Tuesday, October 4, 2011

It was ever thus

A good piece by Brendan O'Neill in which he lambasts the stupid, spoilt rich kids who are running Occupy Wall Street. But his idea that this is something new is peculiar. What of the various protests of the sixties? Were they really working class or particularly well supported by the majority of working people? Not in the West. What of the silly anarchists of West Berlin, a movement that eventually morphed into the Baader-Meinhof gang? Hardly working class?

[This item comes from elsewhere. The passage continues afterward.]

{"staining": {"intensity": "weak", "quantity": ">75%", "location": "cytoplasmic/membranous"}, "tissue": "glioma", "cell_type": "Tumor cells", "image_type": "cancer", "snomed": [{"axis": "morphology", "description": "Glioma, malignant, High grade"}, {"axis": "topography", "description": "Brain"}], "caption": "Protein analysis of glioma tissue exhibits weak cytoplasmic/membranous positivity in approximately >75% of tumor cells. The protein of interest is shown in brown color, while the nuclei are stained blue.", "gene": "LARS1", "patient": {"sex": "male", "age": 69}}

Does he really think there is something peculiarly novel about this:
Occupy Wall Street claims to be a mass workers’ movement, but it’s nothing of the sort. It is in fact a tiny, self-selected group of self-righteous, mostly middle-class activists who have failed to win over large sections of the American public to their “cause” – which isn’t surprising when you consider that on the rare occasion that these trendy banker-bashers talk about the American public, they do so with a metaphorical peg on their snouts. An article on the Occupy Wall Street website claims “the working class in this country has been brainwashed by MSM, Fox News and the Right-wing propaganda machine”. It says everyday Americans, being stupid, do not understand what socialism is, because “they have been emotionally brainwashed against it”. And so it falls to the cool, fashionable, oh-so-enlightened activists of Occupy Wall Street to help “de-programme people against the brainwashing they’ve experienced”. That is, the oiks must be re-educated by the hipsters. The little people must have their minds cleaned out by their moral and fashion superiors. Occupy Wall Street mashes together the outlook of Kim Jong-Il with the politics of Susan Sarandon, giving rise to a weirdly hippyish yet authoritarian gathering of slackers-cum-elitists.
There was this chap called Lenin who, following in the footsteps of Marx, Engels, Chernyshevsky and Plekhanov, proclaimed that the working class could not possibly sort out its own problems and trade unions were merely distractions from the real revolution. What was needed was a vanguard of middle class (or classless, as he preferred to call them) revolutionaries who formed a party, created a revolution and led the working class to the bright future, incidentally murdering, torturing and impoverishing them. The only difference is that this bunch of nonsensical lay-abouts will not get to lead a revolution.


  1. Not sure.

    Whilst your essential point that Socialists have always been elitists is true, there is an increasing incoherence about the left.

    I mean, these are the proposed demands from "Wall Street"


  2. The incoherence of the non-Marxist, non-working class, non-religious (the roots of English socialism) left is extraordinary and Brendan O'Neill finds that offensive as do I, though I also find it amusing.